The best players today will be the best players tomorrow

“Definitely not the truth,” says Rausch. “Especially in the old system of full-ice. It’s not the case. At the youngest age groups, before puberty, the ones who have the most success are typically the ones who mature earliest – the bigger and faster players. The 8-eight-year-old who is a little ahead maturity-wise, of course they’re going to be successful, especially with all the extra space that was out there. 

Players will develop on different timelines, and not being the best player on a team is no reason to think about doing something else if an 8U player is having fun. 

“Yeah, again, it comes down to long-term athlete development,” Rausch says. “The best 8-year-olds are not necessarily the best 18-year-olds. The worst 8-year-old could be the best 18-year-old. Part of it comes down to what passion you’re instilling in a player. There might be an 8-year-old who is the best player in the country – but, if by the time he or she is 14 and finds an interest other than hockey, it doesn’t matter.
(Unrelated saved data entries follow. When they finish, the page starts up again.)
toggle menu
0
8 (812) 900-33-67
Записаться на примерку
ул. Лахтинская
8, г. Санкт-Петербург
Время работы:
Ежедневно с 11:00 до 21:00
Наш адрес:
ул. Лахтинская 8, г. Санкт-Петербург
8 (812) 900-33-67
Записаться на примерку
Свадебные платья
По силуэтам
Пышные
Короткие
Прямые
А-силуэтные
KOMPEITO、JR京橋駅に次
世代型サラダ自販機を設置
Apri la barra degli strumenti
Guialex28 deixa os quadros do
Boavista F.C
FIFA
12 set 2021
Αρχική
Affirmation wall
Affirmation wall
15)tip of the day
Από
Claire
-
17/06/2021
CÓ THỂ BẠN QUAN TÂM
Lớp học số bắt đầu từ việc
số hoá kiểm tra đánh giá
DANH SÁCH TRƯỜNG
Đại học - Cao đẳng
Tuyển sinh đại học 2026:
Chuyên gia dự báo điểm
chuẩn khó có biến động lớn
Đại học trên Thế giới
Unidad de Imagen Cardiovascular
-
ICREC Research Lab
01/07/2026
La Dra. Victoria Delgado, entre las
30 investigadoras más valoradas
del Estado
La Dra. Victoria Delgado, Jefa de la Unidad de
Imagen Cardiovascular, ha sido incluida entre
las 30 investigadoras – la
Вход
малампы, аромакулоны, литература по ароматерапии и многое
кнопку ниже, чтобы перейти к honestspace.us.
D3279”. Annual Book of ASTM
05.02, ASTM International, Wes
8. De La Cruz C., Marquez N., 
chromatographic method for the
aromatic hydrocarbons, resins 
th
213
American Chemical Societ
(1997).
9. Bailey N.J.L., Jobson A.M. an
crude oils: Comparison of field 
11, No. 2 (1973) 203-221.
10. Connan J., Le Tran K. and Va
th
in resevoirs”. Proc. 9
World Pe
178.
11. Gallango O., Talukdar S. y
You don’t get to be a world-class player in any sport if you don’t love the game.”

You won’t get better at hockey by playing other sports

“There are people who think that, and they couldn’t be more wrong,” says Rausch. “Playing multiple sports gives kids the chance to pick and choose different sports, to use different muscles and experience different things. Show me a kid who is specializing by 8-years-old and I’ll show you a kid who will probably have a significant injury by the time they’re 16. Overuse is the biggest part of it, but the other part is that they don’t get to experience different things.”

Hockey is hard, and seasons are long. Focusing on one sport for so long can limit overall athleticism.

“Playing other sports, like baseball or soccer or basketball or lacrosse, you’re cross-training, keeping your muscles fresh, doing different things and learning how to balance,” Rausch says. “It’s the physical literacy part of it. Rake a 14- or 15- or 16-year-old hockey player now and they can’t do a cartwheel or handstand or somersault. Eventually, kids who can do those things and have that innate athletic ability, might end up passing them. It’s great to be the best 13-year-old, but isn’t it better to be the best 23- or 24- or 25-year-old and play in the National Hockey League?” 

If you can’t score yet, you’re going nowhere

“It’s obviously not a bad thing,” says Rausch of goal-scoring phenoms at 8U. “I’d rather have a kid who likes to score and wants to score a lot of goals. But because he or she doesn’t score a lot at 8U doesn’t mean it’s the end of the world. You might be the worst 8-year-old hockey player because you might have just started. Fast-forward seven years and that same 8-year-old might have flipped spots.”

We need a power play.

You don’t need a power play. You probably don’t even need an 8U player to have heard of a power play.

“The real fact of the matter is 8-year-olds can’t quite process spatial awareness yet,” says Rausch. “Sports science will tell you. Child development will tell you. Child psychology will tell you. Sports and spatial awareness in most kids doesn’t really start happening until 11 or 12 or 13 or 14. You watch any sport that has played at the 8, whether it be basketball or football or hockey, you see the beehive mentality. You get a group of players around the ball. That’s normal.”

And that big knot of players, often playing in front of parents reminding them to spread out, is also not a bad thing at 8U.

“It’s actually a good thing because we want players to want to be around the ball or the puck,” Rausch says. “They want to be involved. They don’t have the capacity to say, ‘It went out there, so I should do this.’ That’s why we don’t teach algebra or calculus to children. We teach them how to add or subtract, then multiply, then divide and move on to more complex things. It’s absurd what people will allow in athletics and not in an academic setting. Imagine a teacher telling a math class that, for the last five minutes, my three worst students are going to go sit in the hallway.”